Anonymous, "Dr. Christina Hanhardt "Respatialzing Queer Political Histories"", contributed by Kaitlyn Rabach, Center for Ethnography, Platform for Experimental Collaborative Ethnography, last modified 16 February 2021, accessed 28 November 2024. http://centerforethnography.org/content/dr-christina-hanhardt-respatialzing-queer-political-histories
Critical Commentary
Christina B. Hanhardt is an Associate Professor in the Department of American Studies at the University of Maryland, College Park. She is the author of the book Safe Space: Gay Neighborhood History and the Politics of Violence (Duke, 2013). Her new project, “Left Out,” engages debates in queer theory and politics to track the history of stigma in post-WWII U.S. left social movements.
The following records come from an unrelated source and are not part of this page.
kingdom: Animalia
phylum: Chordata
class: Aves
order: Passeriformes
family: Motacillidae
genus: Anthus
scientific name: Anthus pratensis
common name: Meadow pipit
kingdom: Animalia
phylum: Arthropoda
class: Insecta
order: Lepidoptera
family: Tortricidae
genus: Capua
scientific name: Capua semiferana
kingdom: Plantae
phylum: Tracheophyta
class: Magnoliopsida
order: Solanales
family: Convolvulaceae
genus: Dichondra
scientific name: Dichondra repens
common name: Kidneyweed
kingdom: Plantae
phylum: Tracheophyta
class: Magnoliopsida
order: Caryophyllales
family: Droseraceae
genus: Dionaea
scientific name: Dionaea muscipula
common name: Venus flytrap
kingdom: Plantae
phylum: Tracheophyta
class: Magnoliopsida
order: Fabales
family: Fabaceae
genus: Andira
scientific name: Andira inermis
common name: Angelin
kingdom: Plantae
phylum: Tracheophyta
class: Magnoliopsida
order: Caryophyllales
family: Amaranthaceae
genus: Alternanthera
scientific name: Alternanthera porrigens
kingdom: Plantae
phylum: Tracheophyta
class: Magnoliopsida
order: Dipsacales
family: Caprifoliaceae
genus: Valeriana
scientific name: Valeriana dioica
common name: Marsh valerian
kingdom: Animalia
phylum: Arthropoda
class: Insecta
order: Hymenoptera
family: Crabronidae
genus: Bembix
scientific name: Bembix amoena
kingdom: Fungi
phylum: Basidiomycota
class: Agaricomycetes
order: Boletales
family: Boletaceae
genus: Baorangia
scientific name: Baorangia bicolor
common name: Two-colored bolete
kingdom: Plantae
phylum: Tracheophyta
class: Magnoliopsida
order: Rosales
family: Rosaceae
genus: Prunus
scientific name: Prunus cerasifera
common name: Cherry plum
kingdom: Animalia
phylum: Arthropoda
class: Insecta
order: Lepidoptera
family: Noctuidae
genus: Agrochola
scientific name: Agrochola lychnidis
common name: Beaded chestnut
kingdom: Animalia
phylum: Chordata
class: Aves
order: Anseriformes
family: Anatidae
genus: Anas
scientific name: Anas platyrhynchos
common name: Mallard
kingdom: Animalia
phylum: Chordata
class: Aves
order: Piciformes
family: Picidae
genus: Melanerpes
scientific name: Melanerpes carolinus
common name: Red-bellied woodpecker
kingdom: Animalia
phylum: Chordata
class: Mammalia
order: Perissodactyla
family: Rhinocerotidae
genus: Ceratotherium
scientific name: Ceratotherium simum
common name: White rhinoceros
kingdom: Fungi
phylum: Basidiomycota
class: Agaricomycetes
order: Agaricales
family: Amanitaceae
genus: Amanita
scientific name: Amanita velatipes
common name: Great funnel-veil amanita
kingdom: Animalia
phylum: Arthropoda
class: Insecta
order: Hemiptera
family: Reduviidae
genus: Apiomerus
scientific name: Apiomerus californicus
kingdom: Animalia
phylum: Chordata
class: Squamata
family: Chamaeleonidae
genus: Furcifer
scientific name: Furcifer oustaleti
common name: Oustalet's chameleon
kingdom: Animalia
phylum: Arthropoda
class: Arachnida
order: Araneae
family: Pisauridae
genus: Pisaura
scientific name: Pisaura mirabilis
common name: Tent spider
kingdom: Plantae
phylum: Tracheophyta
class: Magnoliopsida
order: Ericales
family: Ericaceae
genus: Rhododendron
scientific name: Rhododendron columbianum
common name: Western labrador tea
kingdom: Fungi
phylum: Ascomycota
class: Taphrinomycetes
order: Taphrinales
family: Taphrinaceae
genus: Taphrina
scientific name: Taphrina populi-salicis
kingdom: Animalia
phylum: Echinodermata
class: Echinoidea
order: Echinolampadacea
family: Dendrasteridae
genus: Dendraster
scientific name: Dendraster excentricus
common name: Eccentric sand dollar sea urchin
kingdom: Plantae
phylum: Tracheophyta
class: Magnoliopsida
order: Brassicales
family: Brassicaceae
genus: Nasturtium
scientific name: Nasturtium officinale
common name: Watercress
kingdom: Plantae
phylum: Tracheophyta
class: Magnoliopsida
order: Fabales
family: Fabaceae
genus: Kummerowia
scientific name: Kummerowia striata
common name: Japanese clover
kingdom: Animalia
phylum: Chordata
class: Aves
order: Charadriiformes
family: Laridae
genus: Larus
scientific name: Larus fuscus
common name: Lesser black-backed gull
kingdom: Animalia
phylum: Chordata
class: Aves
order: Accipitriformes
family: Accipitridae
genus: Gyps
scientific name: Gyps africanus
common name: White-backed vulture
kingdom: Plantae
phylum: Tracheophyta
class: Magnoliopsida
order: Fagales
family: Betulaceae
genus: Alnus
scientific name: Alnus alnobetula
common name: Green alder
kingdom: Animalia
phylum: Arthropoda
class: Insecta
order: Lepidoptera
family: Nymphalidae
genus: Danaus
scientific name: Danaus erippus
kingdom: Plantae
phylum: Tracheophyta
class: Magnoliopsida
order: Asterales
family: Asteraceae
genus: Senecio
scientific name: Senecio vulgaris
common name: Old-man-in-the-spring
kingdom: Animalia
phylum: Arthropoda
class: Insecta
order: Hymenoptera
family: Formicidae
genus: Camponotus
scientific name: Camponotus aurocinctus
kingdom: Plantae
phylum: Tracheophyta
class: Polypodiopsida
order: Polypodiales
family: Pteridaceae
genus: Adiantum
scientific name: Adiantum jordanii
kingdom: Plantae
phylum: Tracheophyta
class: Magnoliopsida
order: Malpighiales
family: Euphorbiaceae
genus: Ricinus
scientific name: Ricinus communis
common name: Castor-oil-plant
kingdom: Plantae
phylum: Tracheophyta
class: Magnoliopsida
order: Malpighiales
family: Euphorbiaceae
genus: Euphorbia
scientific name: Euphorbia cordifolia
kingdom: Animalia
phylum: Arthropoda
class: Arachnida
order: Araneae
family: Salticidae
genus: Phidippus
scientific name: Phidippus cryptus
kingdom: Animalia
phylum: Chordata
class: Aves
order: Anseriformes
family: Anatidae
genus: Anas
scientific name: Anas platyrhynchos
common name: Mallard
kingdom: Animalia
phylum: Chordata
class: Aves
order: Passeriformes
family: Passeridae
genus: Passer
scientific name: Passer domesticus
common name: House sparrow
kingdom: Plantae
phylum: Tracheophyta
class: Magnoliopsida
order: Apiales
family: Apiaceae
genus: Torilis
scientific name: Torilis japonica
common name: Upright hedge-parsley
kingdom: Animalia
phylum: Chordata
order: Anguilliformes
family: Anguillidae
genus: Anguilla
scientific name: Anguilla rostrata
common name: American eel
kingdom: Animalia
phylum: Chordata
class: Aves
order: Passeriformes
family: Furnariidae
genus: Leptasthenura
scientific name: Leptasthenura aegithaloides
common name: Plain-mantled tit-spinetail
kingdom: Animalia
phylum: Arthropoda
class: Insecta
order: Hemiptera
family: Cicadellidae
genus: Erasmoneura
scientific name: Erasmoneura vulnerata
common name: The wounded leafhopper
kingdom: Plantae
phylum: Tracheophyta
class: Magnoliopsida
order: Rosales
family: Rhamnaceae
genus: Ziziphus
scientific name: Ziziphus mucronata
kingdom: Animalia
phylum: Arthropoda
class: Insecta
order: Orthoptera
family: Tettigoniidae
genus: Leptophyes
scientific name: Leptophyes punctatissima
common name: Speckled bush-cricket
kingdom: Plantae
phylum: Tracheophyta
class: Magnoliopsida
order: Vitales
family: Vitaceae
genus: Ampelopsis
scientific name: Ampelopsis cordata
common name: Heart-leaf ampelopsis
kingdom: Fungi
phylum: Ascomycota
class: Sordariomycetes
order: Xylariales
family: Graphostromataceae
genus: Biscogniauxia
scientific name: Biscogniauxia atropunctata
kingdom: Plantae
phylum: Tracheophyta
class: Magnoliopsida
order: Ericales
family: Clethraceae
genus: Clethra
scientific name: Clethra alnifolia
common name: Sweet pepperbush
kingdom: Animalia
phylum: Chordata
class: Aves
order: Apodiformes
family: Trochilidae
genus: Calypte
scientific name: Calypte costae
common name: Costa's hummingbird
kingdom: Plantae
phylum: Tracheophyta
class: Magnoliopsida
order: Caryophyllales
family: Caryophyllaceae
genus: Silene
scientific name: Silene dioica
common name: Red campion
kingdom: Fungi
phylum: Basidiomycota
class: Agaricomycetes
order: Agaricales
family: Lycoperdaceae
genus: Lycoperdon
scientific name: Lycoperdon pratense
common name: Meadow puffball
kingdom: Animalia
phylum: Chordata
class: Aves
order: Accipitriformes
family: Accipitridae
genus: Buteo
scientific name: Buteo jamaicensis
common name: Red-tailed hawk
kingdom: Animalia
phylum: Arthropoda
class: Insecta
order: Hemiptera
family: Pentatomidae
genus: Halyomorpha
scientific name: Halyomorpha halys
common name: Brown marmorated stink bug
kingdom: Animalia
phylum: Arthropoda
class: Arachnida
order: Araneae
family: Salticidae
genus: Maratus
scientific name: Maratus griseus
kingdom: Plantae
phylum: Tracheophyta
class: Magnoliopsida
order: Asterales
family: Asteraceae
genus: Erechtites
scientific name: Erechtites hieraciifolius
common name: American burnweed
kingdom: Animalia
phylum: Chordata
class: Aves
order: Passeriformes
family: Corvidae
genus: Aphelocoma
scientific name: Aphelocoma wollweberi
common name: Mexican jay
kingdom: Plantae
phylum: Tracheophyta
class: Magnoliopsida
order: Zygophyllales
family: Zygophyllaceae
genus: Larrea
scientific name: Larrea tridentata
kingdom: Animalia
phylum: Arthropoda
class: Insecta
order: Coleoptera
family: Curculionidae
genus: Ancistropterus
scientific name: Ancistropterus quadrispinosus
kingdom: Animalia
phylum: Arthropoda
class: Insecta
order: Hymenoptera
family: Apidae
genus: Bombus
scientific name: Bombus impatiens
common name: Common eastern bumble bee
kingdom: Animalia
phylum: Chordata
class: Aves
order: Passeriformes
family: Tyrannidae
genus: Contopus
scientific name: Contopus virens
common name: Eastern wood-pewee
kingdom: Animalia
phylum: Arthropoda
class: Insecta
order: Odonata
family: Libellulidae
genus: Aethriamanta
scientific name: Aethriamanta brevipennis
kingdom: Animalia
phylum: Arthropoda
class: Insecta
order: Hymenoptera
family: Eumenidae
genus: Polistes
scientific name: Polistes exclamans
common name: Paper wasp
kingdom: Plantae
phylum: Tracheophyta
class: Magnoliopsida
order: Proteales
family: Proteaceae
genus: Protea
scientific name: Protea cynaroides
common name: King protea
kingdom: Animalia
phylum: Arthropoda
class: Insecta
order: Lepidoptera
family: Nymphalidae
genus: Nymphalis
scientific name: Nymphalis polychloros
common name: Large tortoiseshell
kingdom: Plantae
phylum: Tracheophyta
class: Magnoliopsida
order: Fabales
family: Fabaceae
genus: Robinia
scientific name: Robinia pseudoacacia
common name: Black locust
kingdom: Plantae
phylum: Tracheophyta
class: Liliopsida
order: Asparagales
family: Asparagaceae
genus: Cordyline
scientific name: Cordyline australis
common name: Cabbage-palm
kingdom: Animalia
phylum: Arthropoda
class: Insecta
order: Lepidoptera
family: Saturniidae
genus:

Professor Christina Hanhardt. Hanhardt’s talk focuses on Respatializing Queer Political Histories:As activists and scholars have sought to define queer as more than shorthand for lesbian, gay, bisexual, and transgender (LGBT) identities, how has that shifted our understanding of the places where queer politics might be found? Inspired by some of the issues that came to the fore in 202, this discussion will focus on histories of mutual aid and harm reduction in the context of state abandon and state violence to think about the street corner, downtown districts, small towns, and other places too often outside of normative queer political history.